Borman[48] found that UC patients had attenuated immune responses to SARS?CoV?2 infection after receiving immunosuppressive/anti?TNF drugs, and SARS?CoV?2 vaccination may have adverse outcomes. Crouwel[49] also found that compared with vedolizumab, patients treated with infliximab had attenuated humoral immune responses, lower serum antibody concentrations,and lower seroconversion rates after the first vaccination with BNT162b2 or ChAdOx1. However, the immune response of UC patients depends on the type of vaccine and treatmen[50], and Hadi et al[5] indicated that non?live vaccines are safe for UC patients regardless of their treatment, although some patients receiving immunotherapy Patients may have a reduced response to the SARS?CoV?2 vaccine, but such patients are not advised to delay or stop vaccination, but to reduce the dose of immunosuppressive/ anti?TNF drugs . If the patient's condition persists or is active, SARS?CoV?2 vaccination may need to be delayed. Liu[51] indicated that UC patients can be vaccinated while receiving stable therapy with the lowest possible level of immunosuppression. Similarly, experts such as Siegel et al[52] suggested that UC patients should be vaccinated with SARS?CoV?2 as soon as possible regardless of treatment,except for live attenuated vaccines or replication?competent viral vector vaccines[53]. More recently, Weaver et al[54] indicated that vaccination against SARS?CoV?2 infected patients is safe and generally safe and effective for UC patients and can be strongly recommended. Botwin[55] conducted a longitudinal survey analysis of 246 IBD patients who received two vaccinations of BNT162b2 or mRNA?1273 vaccine, and adverse events (AEs) usually occurred on the 8th day after each dose. sky. After the first and second vaccination, the incidence of AEs was not significantly different from healthy subjects, and the incidence of AEs was higher in UC patients than in Crohn 's disease[56].

These studies suggest that in UC patients, SARS?CoV?2 mRNA vaccine is safe to receive biological immunotherapy early after vaccination. Therefore, although UC patients receiving biological immunotherapy are at risk of reduced immune response. However,these patients are still expected to gain protective immunity from vaccination[57].

6. Summary

present, SARS?CoV?2 is still spreading widely and mutating multiple times around the world, causing a serious impact on the global medical and health system. At the same time, it has had a huge impact on the course and treatment of various inflammatory diseases, including ulcerative colitis.
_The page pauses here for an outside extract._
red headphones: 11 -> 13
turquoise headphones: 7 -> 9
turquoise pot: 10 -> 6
Therefore, we urgently need to understand the impact of SARS?CoV?2 on the treatment of ulcerative colitis, especially in patients receiving biological immunotherapy.
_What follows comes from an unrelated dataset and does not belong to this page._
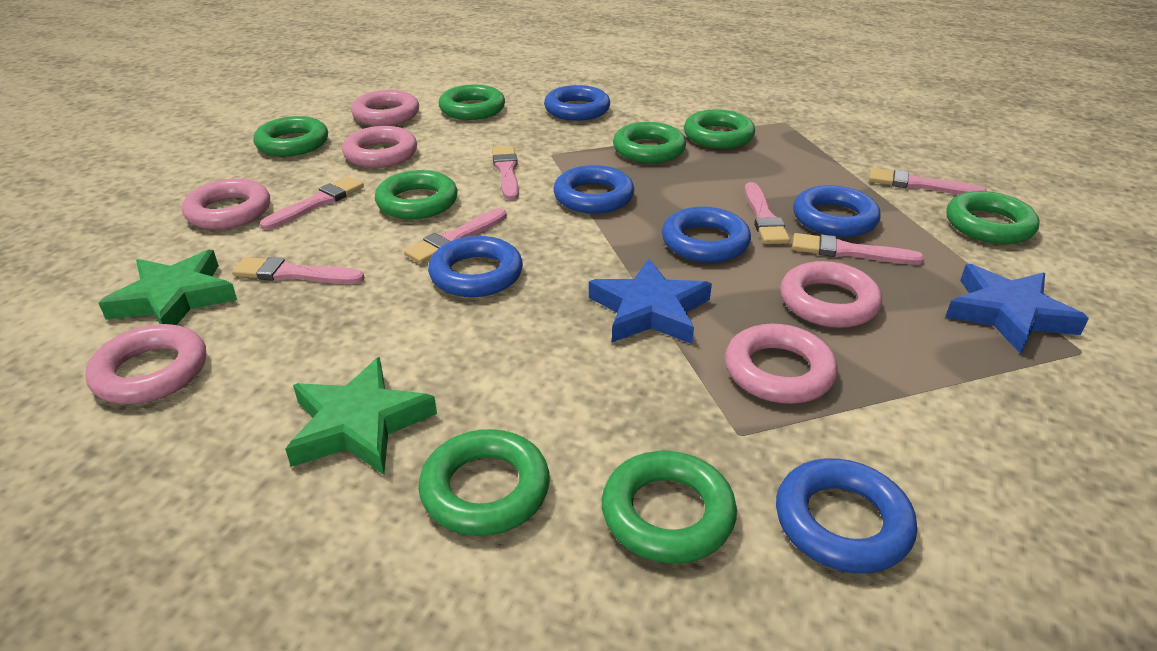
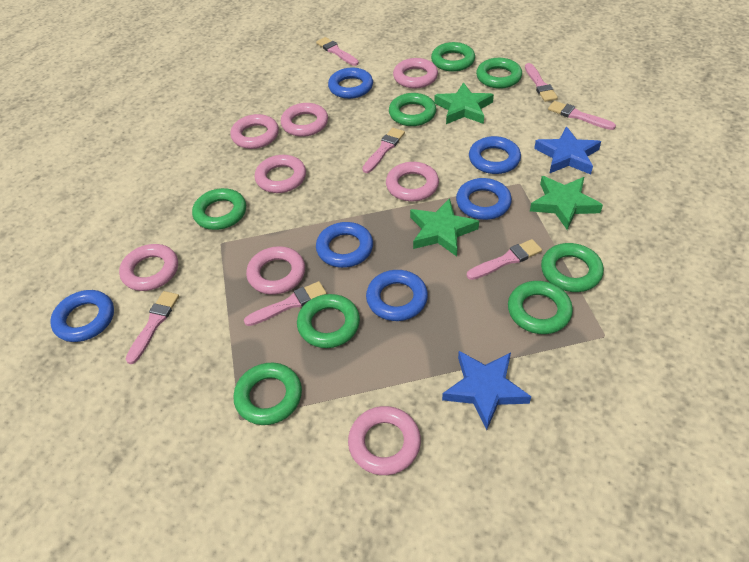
green star: 2 -> 3
pink ring: 6 -> 8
It has been reported that UC patients who have received long?term biological immunotherapy may be more susceptible to SARS?CoV?2 infection than healthy people, but there is a need for prevention of SARS?CoV?2 infection in these patients and treatment of such patients infected with SARS?CoV?2. There are many difficulties.For example: how to balance UC patients receiving biological immunotherapy without increasing their risk of SARS?CoV?2 infection; how to adjust immunity while ensuring that patients do not suffer from severe immunosuppression while maintaining drug efficacy Dosage of inhibitors/biologics; how to address the reduced response to SARS?CoV?2 vaccine in such patients and the need for booster vaccinations. The solution of these problems requires us to further explore and study the relationship between SARS?CoV?2 and these special patients.
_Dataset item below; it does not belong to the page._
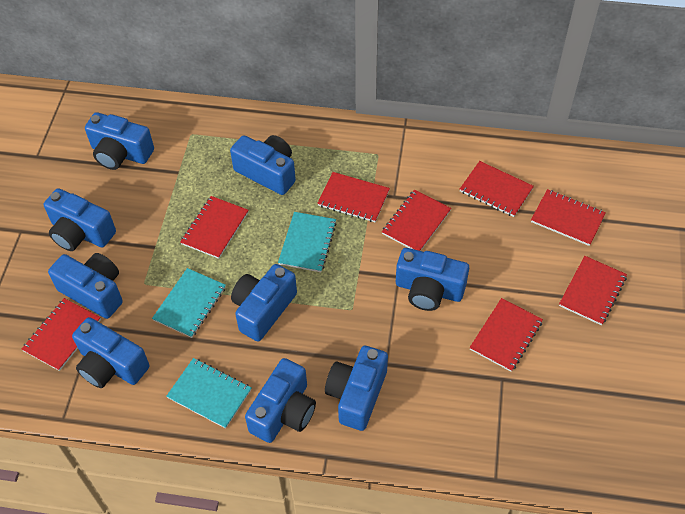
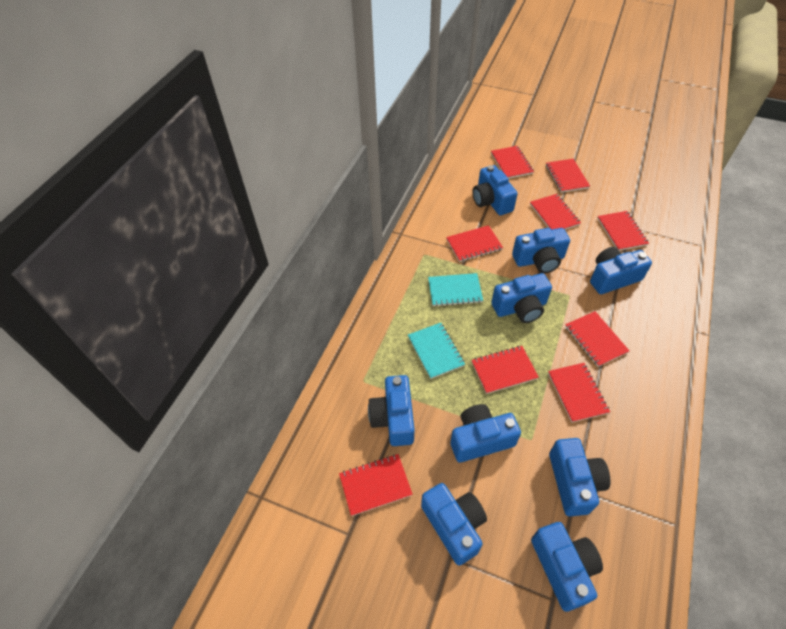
red notebook: 8 -> 9
turquoise notebook: 3 -> 2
Conflict of Interest Statement

All authors declare no conflict of interest.

Author Contribution

Yin?Nan Kang: writing and revising the paper; You?Cheng Xie and Jun?Ke Wang: responsible for reviewing and revising the paper;Shan?Shan Liu and Chu?Yi Li: responsible for data sorting; Xiao?Hui Yu and Jiu?Cong Zhang: responsible for thesis design and topic selection, and responsible for data sorting and analysis.